The Westpac-Melbourne Institute consumer sentiment survey in December found that the proportion of travellers planning to go overseas was at its highest level ever.
The bank says Australia's tourism industry faces three main problems: "fewer Australians taking holidays, a bigger leakage of domestic demand into offshore markets and lower inbound arrivals."
Neil Chambers, deputy CEO of the Victorian Transport Association, says it's a mixed bag for transport: those working in the manufacturing sector are in for a "middling to no good" year, whereas those servicing the mining sector and in export and import are in better nick.
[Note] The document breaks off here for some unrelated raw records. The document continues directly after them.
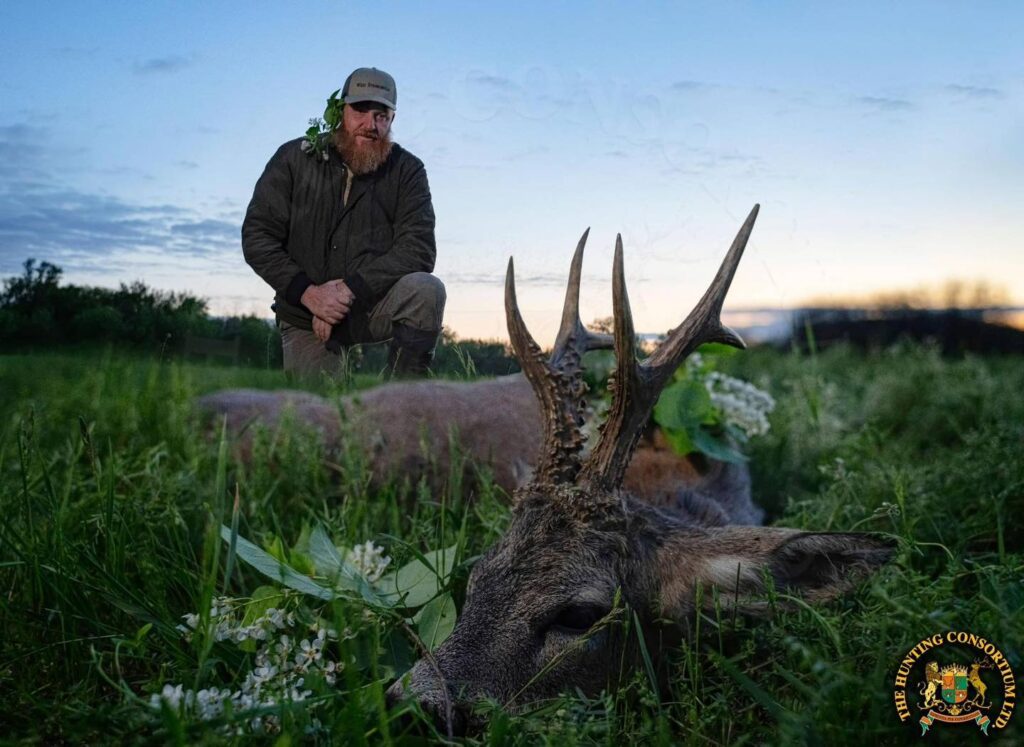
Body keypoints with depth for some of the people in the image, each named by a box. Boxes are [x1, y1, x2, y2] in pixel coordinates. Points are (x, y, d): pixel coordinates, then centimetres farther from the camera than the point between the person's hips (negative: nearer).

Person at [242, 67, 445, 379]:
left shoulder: (406, 170, -2)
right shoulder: (294, 158, -1)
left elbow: (419, 248, -14)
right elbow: (256, 236, -5)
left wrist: (351, 289, -24)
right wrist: (308, 293, -18)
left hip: (373, 304, 0)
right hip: (306, 317, 1)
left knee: (426, 289, -29)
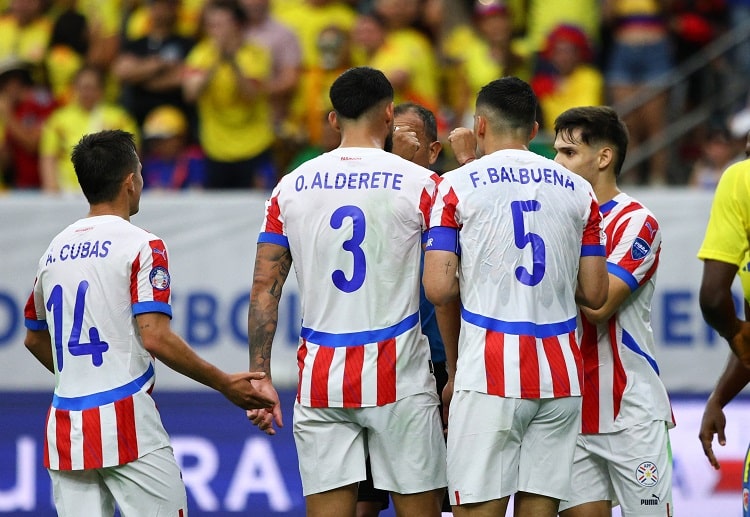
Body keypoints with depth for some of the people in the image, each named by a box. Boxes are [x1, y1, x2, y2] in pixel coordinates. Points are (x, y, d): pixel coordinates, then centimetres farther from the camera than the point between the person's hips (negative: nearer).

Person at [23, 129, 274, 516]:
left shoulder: (56, 249, 13)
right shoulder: (140, 245, -7)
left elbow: (34, 339, 24)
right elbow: (155, 337, -16)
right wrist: (226, 385, -9)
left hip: (66, 423, 6)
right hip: (125, 422, -6)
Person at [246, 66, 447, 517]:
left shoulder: (292, 187, 6)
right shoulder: (421, 184, -3)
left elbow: (265, 286, 5)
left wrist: (260, 376, 7)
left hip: (321, 380, 3)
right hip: (399, 378, -3)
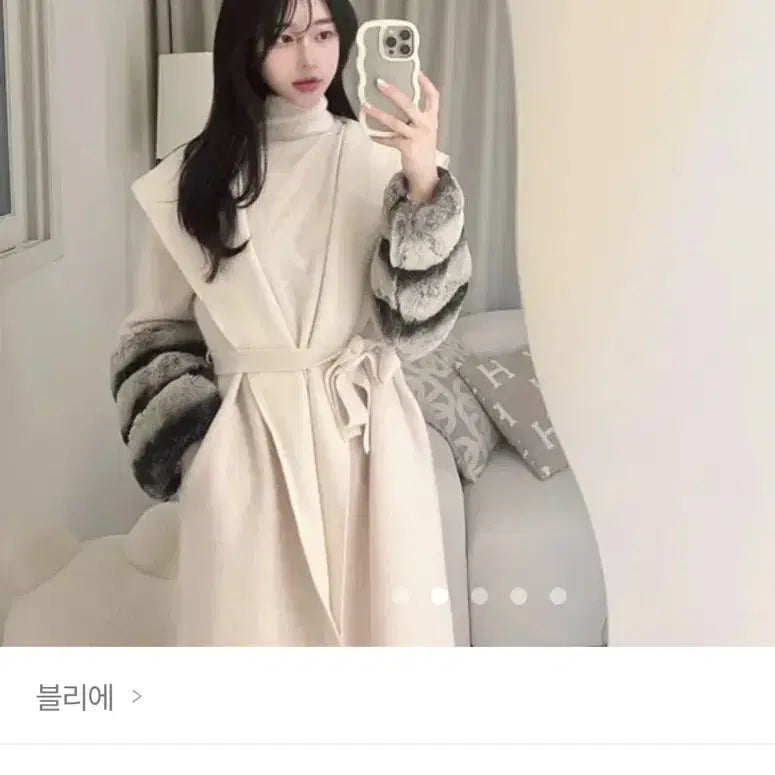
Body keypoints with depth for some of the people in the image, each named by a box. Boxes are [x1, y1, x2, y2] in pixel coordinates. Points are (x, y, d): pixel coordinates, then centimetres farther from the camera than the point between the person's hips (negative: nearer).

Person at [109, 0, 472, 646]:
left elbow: (411, 325, -9)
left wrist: (424, 185, -20)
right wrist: (192, 444, -3)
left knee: (378, 626, 7)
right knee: (256, 631, 5)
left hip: (366, 440, 0)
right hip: (244, 449, 1)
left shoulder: (382, 158, -1)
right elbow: (155, 333, 9)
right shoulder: (192, 176, 3)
Even so, Chambers says small- and medium-sized transport businesses – and it is a cottage industry – can struggle to compete. "The whole shape of the market is changing; the big are getting bigger and the small are finding it more difficult," he says.
Challenges include compliance costs, the new occupational health and safety laws, the lack of Government investment in infrastructure and the upcoming carbon tax.
A few groups, from broker CommSec to real estate agents Raine & Horne, are tipping 5% growth in 2012 after slight falls nationwide last year.
This prediction is based on investors and first home buyers returning to the market, spurred by the recent interest rate cuts and the view the market is undersupplied.
RP Data, meanwhile, reckons the "soft conditions" could persist although "conditions will be better than those in 2011. We forecast that growth will be limited with values potentially falling further in certain areas."
And as ANZ has pointed out, immigration is picking up again, which should support rents and the overall housing market, particularly lower-priced housing.
So while the consensus seems to be flat prices or at best muted growth, one market participant – Aussie Home Loans founder John Symond – has an (albeit unlikely) idea: that the Government bring back the first home buyers boost to stimulate the market ahead of next year's election.
"Probably my cynical self says six to 12 months ahead of the next election, it would not surprise me that the Government might stimulate housing by helping first home buyers and they may possibly introduce a bonus or a boost to the first home owner's grant," Symond said earlier this year.